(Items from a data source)

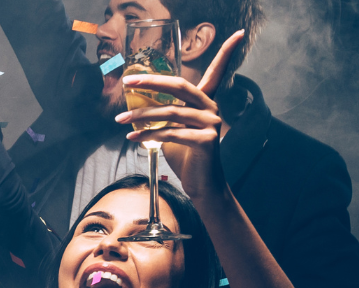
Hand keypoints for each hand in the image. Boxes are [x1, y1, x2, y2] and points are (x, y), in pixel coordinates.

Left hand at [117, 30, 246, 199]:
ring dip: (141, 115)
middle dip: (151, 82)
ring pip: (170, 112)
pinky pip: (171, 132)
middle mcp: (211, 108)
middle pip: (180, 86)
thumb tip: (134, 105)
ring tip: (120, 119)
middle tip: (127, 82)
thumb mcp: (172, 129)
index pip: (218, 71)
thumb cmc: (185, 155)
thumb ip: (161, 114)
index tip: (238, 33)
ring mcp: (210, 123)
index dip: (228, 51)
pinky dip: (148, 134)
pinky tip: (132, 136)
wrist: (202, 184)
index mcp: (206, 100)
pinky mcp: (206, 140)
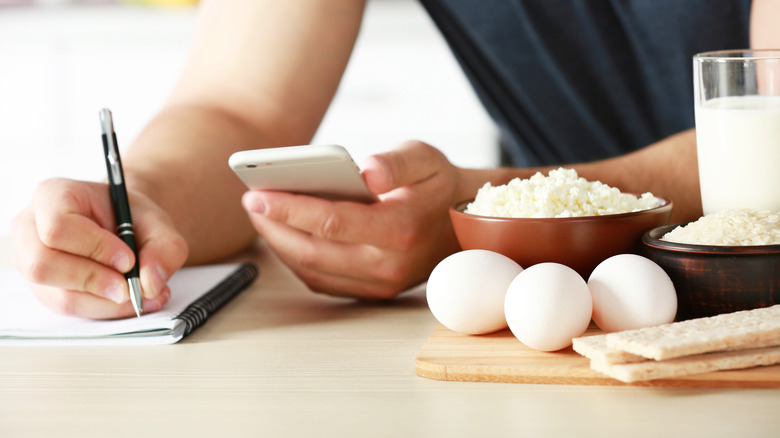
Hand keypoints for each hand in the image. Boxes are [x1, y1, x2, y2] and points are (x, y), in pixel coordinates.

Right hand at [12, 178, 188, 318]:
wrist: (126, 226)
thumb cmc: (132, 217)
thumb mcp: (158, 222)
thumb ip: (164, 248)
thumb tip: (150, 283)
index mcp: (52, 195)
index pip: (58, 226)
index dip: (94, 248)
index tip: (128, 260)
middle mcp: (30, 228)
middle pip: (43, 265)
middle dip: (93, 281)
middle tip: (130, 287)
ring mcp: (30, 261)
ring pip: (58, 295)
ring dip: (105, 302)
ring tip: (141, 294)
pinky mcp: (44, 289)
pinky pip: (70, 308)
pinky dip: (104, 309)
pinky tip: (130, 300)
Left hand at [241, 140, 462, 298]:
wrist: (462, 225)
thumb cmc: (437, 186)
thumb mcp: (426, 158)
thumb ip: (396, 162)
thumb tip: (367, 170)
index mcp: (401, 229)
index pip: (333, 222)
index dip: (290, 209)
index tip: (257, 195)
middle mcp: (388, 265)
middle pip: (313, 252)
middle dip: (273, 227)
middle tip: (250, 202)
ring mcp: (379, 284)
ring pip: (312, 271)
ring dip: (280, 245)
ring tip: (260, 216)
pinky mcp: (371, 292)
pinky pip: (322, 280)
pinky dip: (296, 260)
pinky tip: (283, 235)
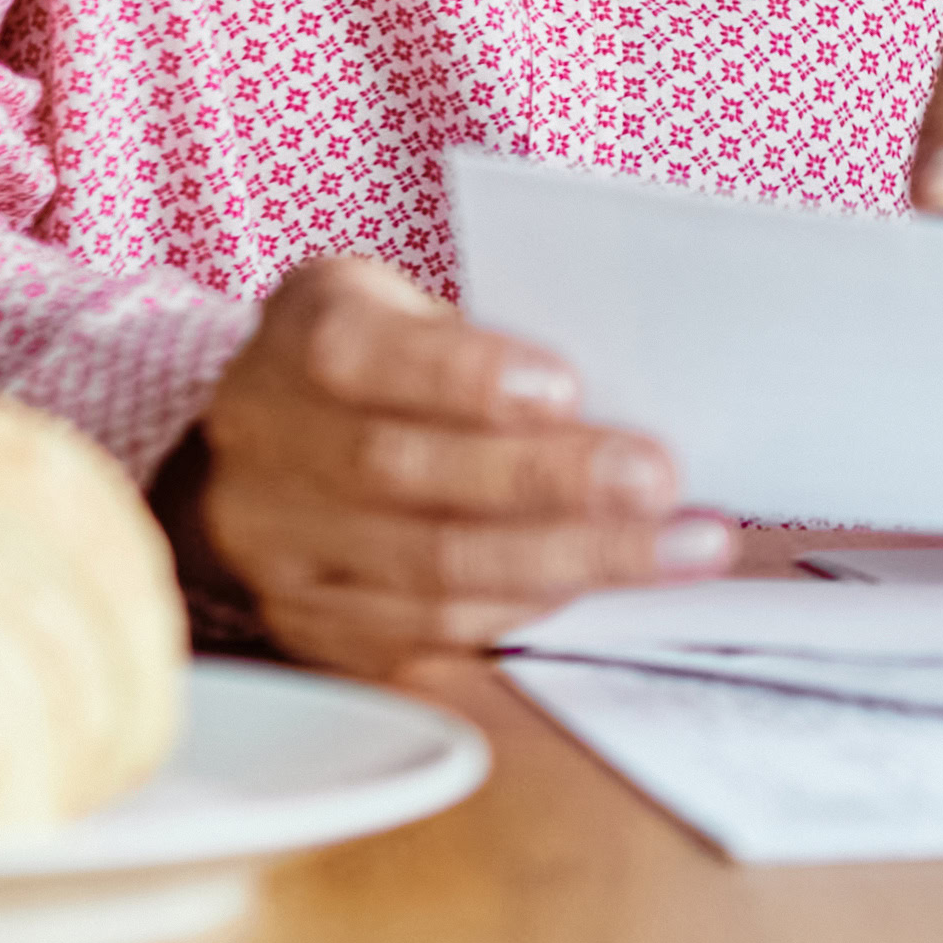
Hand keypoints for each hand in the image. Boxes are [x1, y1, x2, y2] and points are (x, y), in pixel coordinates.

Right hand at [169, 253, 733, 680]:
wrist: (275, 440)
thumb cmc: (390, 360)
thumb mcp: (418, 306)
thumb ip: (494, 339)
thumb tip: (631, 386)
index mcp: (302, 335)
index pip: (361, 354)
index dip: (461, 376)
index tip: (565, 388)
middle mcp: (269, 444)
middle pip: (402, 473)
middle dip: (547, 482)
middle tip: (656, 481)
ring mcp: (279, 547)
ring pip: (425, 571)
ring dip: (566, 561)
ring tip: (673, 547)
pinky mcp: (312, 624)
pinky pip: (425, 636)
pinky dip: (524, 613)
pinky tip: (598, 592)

| Task goal |
Verbatim copy, pictures excluded: output the lines from the first line of the records above through the line containing "pinky mcp: (206, 140)".

| Response area |
Hand keypoints for each hand in the image. Boxes are [x1, y1, x2, y2] and points are (x, y), in pixel coordinates.

Left hand at [117, 30, 246, 199]:
ring dip: (141, 115)
middle dip: (151, 82)
ring pip: (170, 112)
pinky pip: (171, 132)
middle mcp: (211, 108)
middle pip: (180, 86)
thumb tip: (134, 105)
ring tip: (120, 119)
middle tip: (127, 82)
thumb mcp: (172, 129)
index pip: (218, 71)
thumb cmc: (185, 155)
thumb ip: (161, 114)
index tip: (238, 33)
ring mcp: (210, 123)
index dip: (228, 51)
pinky dip: (148, 134)
pinky tip: (132, 136)
wrist: (202, 184)
index mcp: (206, 100)
pinky mcp: (206, 140)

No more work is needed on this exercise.